🤖 AI Summary
This study systematically investigates the effectiveness and applicability boundaries of test-time scaling (TTS) in vision-language models (VLMs), particularly addressing performance disparities between open- and closed-source VLMs on multi-step reasoning versus perception-dominant tasks.
Method: We propose a TTS framework integrating structured reasoning, self-reflection, and external verification, and conduct cross-model, cross-benchmark empirical analysis.
Contribution/Results: We make the first observation that open-source VLMs often suffer from performance degradation during iterative self-optimization, whereas external verification proves more robust; in contrast, closed-source models benefit more from structured reasoning. Based on these findings, we introduce a “task–model co-adaptation” TTS paradigm to enable adaptive TTS design and multimodal reward modeling.

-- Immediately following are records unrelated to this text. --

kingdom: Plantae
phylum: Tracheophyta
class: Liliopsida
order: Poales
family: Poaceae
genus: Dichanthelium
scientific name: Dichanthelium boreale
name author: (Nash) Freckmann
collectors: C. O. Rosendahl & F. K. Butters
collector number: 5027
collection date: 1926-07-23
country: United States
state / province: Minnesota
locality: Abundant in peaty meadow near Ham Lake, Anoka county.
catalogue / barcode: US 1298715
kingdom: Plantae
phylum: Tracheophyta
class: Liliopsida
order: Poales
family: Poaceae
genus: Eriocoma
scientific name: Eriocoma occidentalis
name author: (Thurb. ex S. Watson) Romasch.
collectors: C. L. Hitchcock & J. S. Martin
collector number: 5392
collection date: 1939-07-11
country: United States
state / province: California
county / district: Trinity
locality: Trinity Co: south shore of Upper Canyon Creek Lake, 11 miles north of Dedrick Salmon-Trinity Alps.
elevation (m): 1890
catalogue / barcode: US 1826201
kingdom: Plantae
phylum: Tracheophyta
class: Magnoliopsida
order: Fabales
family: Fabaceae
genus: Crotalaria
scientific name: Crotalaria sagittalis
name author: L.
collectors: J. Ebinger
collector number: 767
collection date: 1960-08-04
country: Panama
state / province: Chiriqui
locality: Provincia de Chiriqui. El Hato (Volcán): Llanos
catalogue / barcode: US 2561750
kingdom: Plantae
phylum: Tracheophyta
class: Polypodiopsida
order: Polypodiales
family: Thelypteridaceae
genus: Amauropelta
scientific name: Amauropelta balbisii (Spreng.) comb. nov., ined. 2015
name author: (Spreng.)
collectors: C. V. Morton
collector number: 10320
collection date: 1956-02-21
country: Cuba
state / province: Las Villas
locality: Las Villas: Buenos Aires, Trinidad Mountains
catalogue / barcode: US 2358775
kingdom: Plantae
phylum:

Experiments demonstrate significant performance gains on multi-step reasoning benchmarks, while improvements on perception-oriented benchmarks remain limited.
📝 Abstract
Test-time scaling (TTS) has emerged as a powerful paradigm for improving the reasoning ability of Large Language Models (LLMs) by allocating additional computation at inference, yet its application to multimodal systems such as Vision-Language Models (VLMs) remains underexplored. In this work, we present a systematic empirical study of inference time reasoning methods applied across both open-source and closed-source VLMs on different benchmarks. Our results reveal that while closed-source models consistently benefit from structured reasoning and iterative Self-Refinement, open-source VLMs show inconsistent behavior: external verification provides the most reliable gains, whereas iterative refinement often degrades performance. We further find that the effectiveness of TTS is dataset-dependent, yielding clear improvements on multi-step reasoning tasks but offering only limited gains on perception-focused benchmarks. These findings demonstrate that TTS is not a universal solution and must be tailored to both model capabilities and task characteristics, motivating future work on adaptive TTS strategies and multimodal reward models.